Genii Capital
- Founded: 2008
- Founder: Eric Lux and Gerard Lopez
- Headquarters: Howald, Luxembourg
- Key people: Eric Lux (CEO) Gerard Lopez (Chairman)
- Services: Investment management and financial advisory
- Divisions: Genii Business Exchange
- Website: genii-capital.com

= Genii Capital =

Luxembourger financial firm

Genii Capital (simply known as Genii and stylized as GƎИII) is an international financial advisory and investment firm, which specialises in brand management, technology, motorsport and a range of venture capital activities. It was created in 2008, by two Luxembourger investors, Gerard Lopez and Eric Lux and has a particular focus on emerging markets, including the BRIC (Brazil, Russia, India and China) nations. Genii Capital focuses on a wide range of investment vehicles and also provides advisory services on topics ranging from the preparation of an IPO, the joint development of businesses, mergers and acquisitions and capital markets. As a result of a global restructuring initiative in 2011, Genii Capital is now located in the finance division of the Genii Group, a global enterprise overseeing the business activities of Lux and Lopez.

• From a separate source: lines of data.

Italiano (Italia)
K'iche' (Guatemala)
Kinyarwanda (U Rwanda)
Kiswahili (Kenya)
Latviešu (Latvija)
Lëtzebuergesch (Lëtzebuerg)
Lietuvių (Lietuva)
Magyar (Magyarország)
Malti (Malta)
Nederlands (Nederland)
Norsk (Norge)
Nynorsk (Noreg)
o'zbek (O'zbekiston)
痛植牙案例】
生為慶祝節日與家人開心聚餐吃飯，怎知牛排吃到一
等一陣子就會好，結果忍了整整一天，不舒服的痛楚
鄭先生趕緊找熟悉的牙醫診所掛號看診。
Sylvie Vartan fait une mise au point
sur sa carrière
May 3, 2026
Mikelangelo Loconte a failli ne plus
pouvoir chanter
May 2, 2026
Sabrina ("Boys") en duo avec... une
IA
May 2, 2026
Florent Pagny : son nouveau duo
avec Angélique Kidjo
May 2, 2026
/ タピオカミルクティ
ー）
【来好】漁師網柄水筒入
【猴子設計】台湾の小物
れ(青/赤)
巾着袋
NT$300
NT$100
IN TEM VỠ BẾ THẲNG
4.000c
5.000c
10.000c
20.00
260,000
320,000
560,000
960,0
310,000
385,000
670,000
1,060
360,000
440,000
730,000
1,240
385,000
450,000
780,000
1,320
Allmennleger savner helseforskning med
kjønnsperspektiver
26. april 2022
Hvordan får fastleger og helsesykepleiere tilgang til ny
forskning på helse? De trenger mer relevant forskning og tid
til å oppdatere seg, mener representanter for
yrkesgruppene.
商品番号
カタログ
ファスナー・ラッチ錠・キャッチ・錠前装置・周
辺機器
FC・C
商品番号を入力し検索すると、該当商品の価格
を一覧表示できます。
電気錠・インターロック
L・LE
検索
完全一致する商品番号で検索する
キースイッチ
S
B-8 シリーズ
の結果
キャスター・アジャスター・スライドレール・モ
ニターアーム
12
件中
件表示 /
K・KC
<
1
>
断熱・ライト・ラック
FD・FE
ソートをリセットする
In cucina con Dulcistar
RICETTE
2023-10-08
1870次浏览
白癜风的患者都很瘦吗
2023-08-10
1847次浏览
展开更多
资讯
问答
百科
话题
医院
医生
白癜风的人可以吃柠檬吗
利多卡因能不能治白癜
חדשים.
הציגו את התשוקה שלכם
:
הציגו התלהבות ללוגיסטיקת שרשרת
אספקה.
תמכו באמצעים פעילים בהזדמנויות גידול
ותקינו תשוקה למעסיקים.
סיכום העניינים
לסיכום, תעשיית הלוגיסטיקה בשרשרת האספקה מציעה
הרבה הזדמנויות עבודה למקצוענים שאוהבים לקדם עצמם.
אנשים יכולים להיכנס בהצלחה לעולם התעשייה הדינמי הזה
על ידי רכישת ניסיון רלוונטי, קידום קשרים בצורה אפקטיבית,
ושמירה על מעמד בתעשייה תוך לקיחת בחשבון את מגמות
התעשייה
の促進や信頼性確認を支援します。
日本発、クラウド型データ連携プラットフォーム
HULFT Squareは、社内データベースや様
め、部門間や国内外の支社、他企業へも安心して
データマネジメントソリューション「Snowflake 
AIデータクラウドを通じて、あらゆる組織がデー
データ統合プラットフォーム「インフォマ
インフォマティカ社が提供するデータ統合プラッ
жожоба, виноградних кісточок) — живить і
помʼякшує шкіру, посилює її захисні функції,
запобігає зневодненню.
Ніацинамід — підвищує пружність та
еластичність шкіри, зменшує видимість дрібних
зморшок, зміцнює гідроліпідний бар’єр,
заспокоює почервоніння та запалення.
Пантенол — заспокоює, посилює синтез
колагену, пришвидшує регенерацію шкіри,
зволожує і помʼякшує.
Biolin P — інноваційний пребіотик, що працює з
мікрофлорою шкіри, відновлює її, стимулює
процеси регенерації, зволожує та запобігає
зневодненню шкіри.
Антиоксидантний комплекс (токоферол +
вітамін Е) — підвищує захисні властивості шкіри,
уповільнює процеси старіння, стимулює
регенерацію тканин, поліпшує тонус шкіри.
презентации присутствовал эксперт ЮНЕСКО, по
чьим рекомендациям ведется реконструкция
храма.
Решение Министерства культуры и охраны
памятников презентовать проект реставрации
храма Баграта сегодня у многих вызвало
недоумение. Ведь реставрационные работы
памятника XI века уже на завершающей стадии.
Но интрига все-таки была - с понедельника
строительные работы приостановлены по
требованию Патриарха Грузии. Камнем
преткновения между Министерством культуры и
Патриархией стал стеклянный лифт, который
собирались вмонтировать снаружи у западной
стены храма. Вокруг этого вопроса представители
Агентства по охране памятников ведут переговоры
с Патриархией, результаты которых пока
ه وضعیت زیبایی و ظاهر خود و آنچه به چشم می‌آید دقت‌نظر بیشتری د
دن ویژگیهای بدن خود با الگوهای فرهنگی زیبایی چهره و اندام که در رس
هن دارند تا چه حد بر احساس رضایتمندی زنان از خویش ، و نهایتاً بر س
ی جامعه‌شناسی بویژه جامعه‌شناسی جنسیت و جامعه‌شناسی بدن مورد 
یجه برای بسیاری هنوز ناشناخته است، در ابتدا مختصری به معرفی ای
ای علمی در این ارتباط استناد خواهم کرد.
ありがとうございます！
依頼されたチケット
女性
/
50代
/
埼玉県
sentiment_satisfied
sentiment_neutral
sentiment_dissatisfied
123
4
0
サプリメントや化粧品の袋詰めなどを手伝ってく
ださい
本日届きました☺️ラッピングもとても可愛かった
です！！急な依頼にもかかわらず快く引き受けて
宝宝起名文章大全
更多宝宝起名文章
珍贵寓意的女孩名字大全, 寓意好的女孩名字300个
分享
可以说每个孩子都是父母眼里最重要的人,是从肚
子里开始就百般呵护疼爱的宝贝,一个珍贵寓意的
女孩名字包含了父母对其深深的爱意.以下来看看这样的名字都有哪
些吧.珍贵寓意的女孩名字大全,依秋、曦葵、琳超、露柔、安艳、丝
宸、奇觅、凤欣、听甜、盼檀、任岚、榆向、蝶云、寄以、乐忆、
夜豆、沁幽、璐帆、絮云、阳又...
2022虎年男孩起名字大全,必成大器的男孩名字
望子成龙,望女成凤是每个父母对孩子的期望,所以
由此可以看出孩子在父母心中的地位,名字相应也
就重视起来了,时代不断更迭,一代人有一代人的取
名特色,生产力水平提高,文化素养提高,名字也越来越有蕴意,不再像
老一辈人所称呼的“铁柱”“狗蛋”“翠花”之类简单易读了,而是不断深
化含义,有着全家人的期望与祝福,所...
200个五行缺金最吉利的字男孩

==Genii's investment interests==

===Formula One===
On 16 December 2009, it was announced that Genii were to purchase a large stake in the Renault F1 Team. Genii beat Prodrive head David Richards to the deal. Genii was likely to merge the Renault Driver Development programme with its own Gravity Sport Management company, which manages drivers such as Ho-Pin Tung, who tested for the Renault team in 2009, as well as Christian Vietoris.

On 8 December 2010, Renault made public it would sell its remaining 25% share in the Enstone-based team, Renault F1 team, to Genii Capital, from that moment the sole shareholder. Group Lotus immediately became a partner of the team, renamed Lotus Renault GP. It was projected that the carmaker company would purchase a significant share of it. The team was known as the Lotus F1 Team from 2012 until 2015, when the team was sold back to Renault after the team experienced funding issues.

===Other===
On 26 January 2009, PHC Acquisitions LLC, affiliate of Genii Capital, become a stalking horse bidder of Polaroid Holding Company. The agreement included the purchase of Polaroid's assets as intellectual rights, name and brand.

On 7 January 2010, it was announced that Genii would, "hand in a cash offer" for Swedish carmaker Saab Automobile, together with Formula One commercial boss Bernard Ecclestone. The proposition was finally dismissed.

In December 2011, it was announced that Genii Capital led in $35 million of financing for Zink Imaging, a printing technology company, through the Genii Business Exchange.

===Expansion strategy===
On 29 July 2011, Genii Capital, which already had interests in Europe, Asia and North America, disembarked in Brazil through a joint venture with WWI Group. This is part of the Genii's current expansion strategy in BRIC countries. In April 2012, Genii Capital announced the launch of an office in Geneva as part of its expansion strategy.

==Genii Business Exchange==

Genii Business Exchange is an adjunct to Genii Capital. The Genii Business Exchange is a business platform providing a forum for a global network of high-net-worth individuals, opinion leaders, political leaders and those involved with Formula One.

It was founded by Lux and Lopez in 2010, and is hosted in many of the world's financial centres, but with a particular focus on emerging economies including BRIC and MENA countries.

Since the acquisition of the Enstone-based Formula One team from Renault (subsequently renamed from "Renault F1" to "Lotus Renault GP") by Genii Capital three-time Formula One world champion Sir Jackie Stewart OBE has worked with the Genii Business Exchange. Former President of BAE Systems, Sir Charles Masefield joined The Genii Group as a strategic advisor in June 2012.